A court should not enforce a trust in terrorem clause if its enforcement under the particular facts and circumstances would frustrate settlor intent. Assuming that the settlor intended to impress a trust upon the property, not to make a gift to the “trustee,” then it is inconsistent with the fiduciary principle for a court to apply a “no contest” clause to good-faith actions brought by beneficiaries to remedy breaches of trust, particularly intentional breaches of trust. The breach of the duty of loyalty particularly comes to mind. Accountability, after all, is the glue that holds the institution of the trust together. A truly unaccountable “trustee” is indistinguishable from the donee of a completed gift. Equity should not enforce an in terrorem clause if to do so would effectively void the very trust the clause was intended to protect. By “unaccountable” we mean free of fiduciary constraints. See, e.g., Salce v. Cardello, 301 A.3d 1031 (Conn. 2023).

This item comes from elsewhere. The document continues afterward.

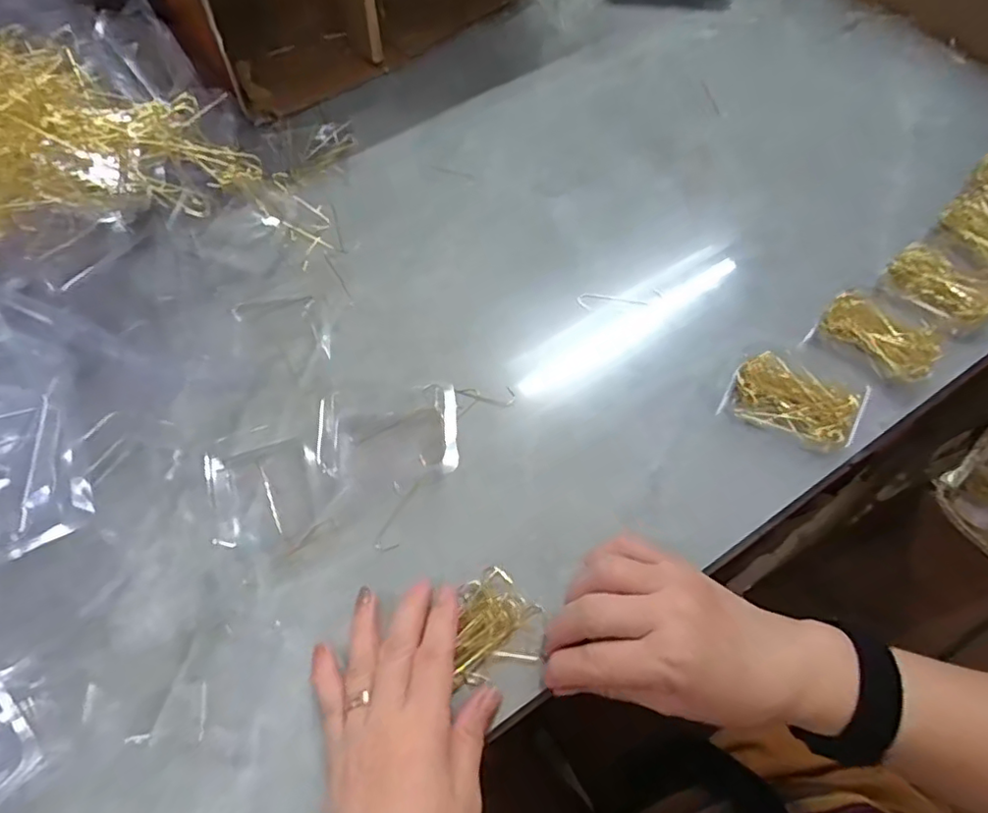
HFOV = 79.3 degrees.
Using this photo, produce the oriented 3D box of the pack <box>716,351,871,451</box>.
[{"bbox_3d":[0.193,-0.003,0.388,0.076,0.024,0.045,28,66,17],"label":"pack"}]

All this having been said, a trust beneficiary who, in the face of an in terrorem clause, vexatiously and relentlessly challenges in the courts not the validity of the trust but the trustee’s authority and/or performance may still risk having his or her equitable interest forfeited. Equity may look upon such behavior as an indirect attack on the trust itself. Recall the maxim that equity deals in substance rather than in form. Equity’s maxims applicable in the trust context are taken up generally in §8.12 of Loring and Rounds: A Trustee’s Handbook (2025), the relevant portions of which section are reproduced in the appendix below.

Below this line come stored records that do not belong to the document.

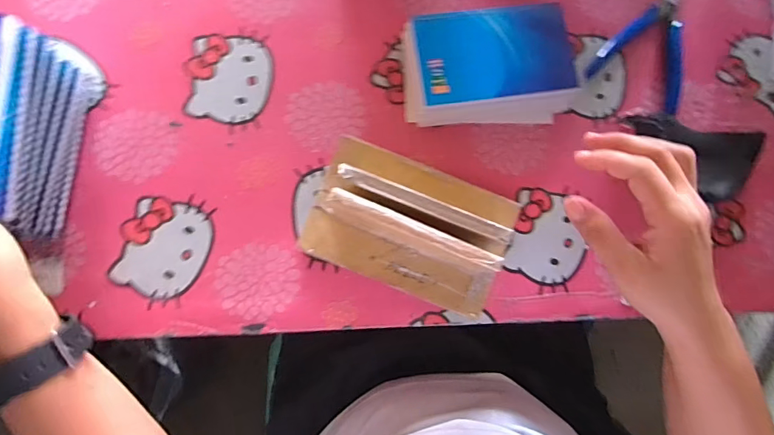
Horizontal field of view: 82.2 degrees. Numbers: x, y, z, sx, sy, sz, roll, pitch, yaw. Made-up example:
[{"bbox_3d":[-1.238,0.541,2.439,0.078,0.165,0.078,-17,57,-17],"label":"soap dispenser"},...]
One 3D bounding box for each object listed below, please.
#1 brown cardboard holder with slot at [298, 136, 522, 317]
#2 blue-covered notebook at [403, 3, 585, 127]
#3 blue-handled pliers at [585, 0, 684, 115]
[{"bbox_3d":[0.022,0.004,0.339,0.156,0.075,0.100,22,80,0],"label":"brown cardboard holder with slot"},{"bbox_3d":[0.087,-0.128,0.382,0.140,0.034,0.093,-5,81,-4],"label":"blue-covered notebook"},{"bbox_3d":[0.246,-0.160,0.408,0.083,0.012,0.116,30,80,2],"label":"blue-handled pliers"}]

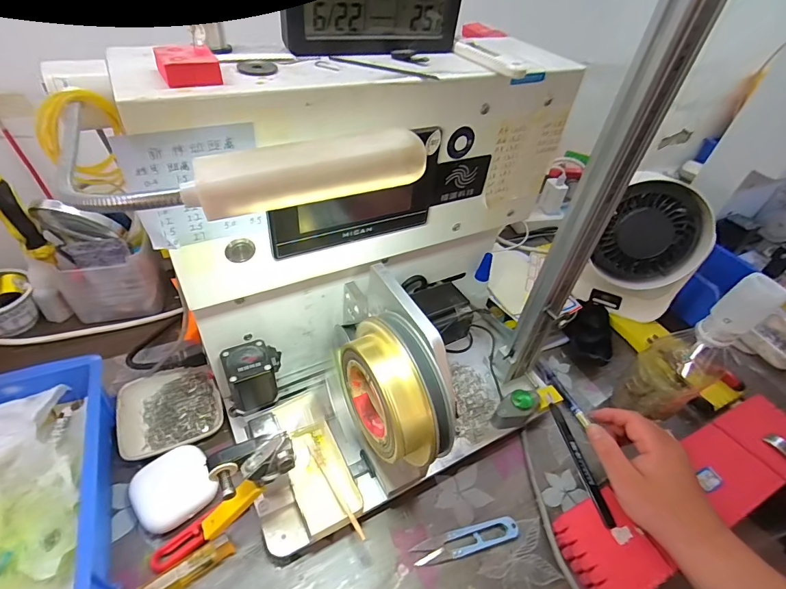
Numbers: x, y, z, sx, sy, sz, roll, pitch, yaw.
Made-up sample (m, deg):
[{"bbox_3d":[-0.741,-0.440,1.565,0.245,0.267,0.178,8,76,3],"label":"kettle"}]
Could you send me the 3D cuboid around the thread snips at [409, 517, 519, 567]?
[{"bbox_3d":[0.069,0.231,0.383,0.101,0.008,0.022,-8,46,-16],"label":"thread snips"}]

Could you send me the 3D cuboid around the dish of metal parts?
[{"bbox_3d":[-0.239,0.124,0.441,0.097,0.021,0.088,-12,47,-20],"label":"dish of metal parts"}]

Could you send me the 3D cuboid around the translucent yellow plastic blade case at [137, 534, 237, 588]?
[{"bbox_3d":[-0.176,0.236,0.346,0.077,0.006,0.019,-25,72,-26],"label":"translucent yellow plastic blade case"}]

Consider the case of Barry v. Barry, 851 S.E.2d 119 (Ga. App. 2020). Deceased father’s inter vivos trust instrument provided for equal terminal distributions to his three children. There was an associated pour-over will. Both instruments contained in-terrorem clauses. His only son (Thomas), a resident of Maine, was trustee of the trust and personal representative of the probate estate. A daughter (Cynthia), who was a practicing attorney and resident of Florida, filed a lawsuit seeking “enforcement” of the will and an “accounting” of Thomas’ administration of the trust. Following an extensive evidentiary hearing, the trial court determined that Cynthia was not actually seeking enforcement of the will or an accounting of the trust, but instead was engaging in unwarranted vexatious litigation designed to contest the authority that had been granted to Thomas in the governing instruments. The trial court enforced the in-terrorem clause against Cynthia. The intermediate appellate court affirmed.

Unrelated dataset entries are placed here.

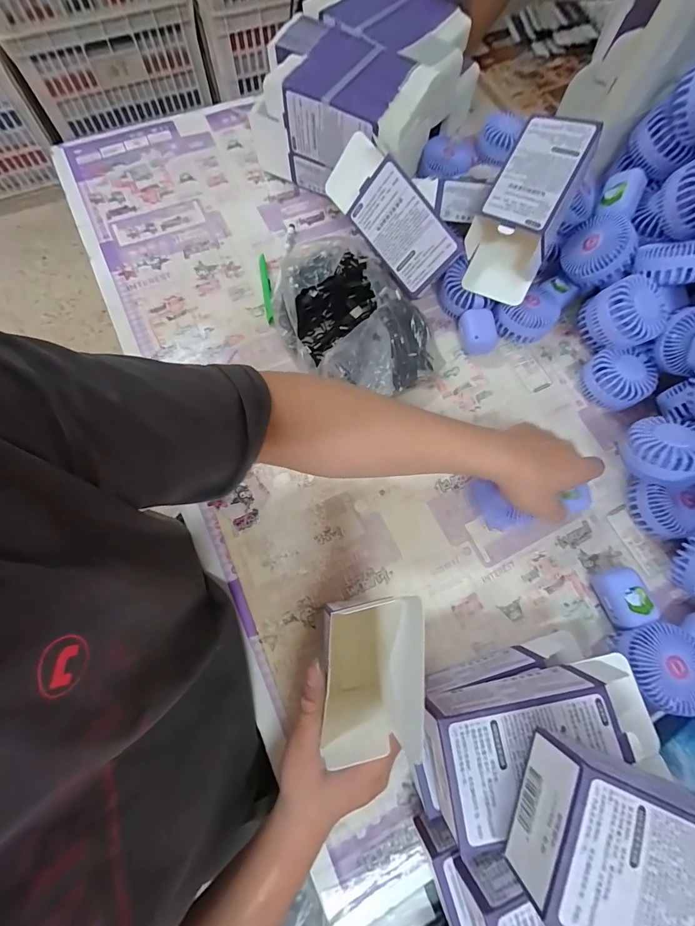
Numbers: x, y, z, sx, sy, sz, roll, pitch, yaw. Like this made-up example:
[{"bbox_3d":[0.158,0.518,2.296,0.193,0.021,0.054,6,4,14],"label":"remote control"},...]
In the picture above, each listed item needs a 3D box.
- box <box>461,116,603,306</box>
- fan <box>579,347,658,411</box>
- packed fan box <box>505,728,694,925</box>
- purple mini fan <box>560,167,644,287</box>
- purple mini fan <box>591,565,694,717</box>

There was incontrovertible evidence that Thomas had done everything humanly possible to openly, competently, diplomatically, exhaustively, and expeditiously carry out the terms of the trust and the pour-over will, while every step of the way Cynthia had been doing everything she could to gum up the works. Thomas, for example attempted to hire two different local lawyers in 2 the father’s small Georgia town for the purpose of offering the will for probate. Cynthia, however, had already contacted each and provided just enough information to preclude them from representing Thomas without creating a conflict of interest. She would retain neither. She would frustrate his efforts to effect distribution of Perth Mint Certificates by failing to establish a personal account to receive her share, this though Thomas had duly provided her with all the necessary paperwork. Thomas attempted to schedule a time for the three siblings to meet at the father’s residence in order to divvy up the personal property. Cynthia refused to participate, and then insisted that Thomas failed to provide her with an inventory of the home’s contents. “As stated by the trial court, ‘[Cynthia] was given an opportunity to literally walk through the house and get what she wanted from it. She waived any right to object by her overt inaction.” One could go on and on. The trial court did just that. “Faced with this evidence, the trial court did not err in concluding that Cynthia, at least indirectly, contested the validity of the provisions of the Trust that named Thomas trustee and granted him the authority to value and divide the trust. Because its finding in this regard are supported by the record, the court did not err by holding that Cynthia invoked the in terrorem clause.”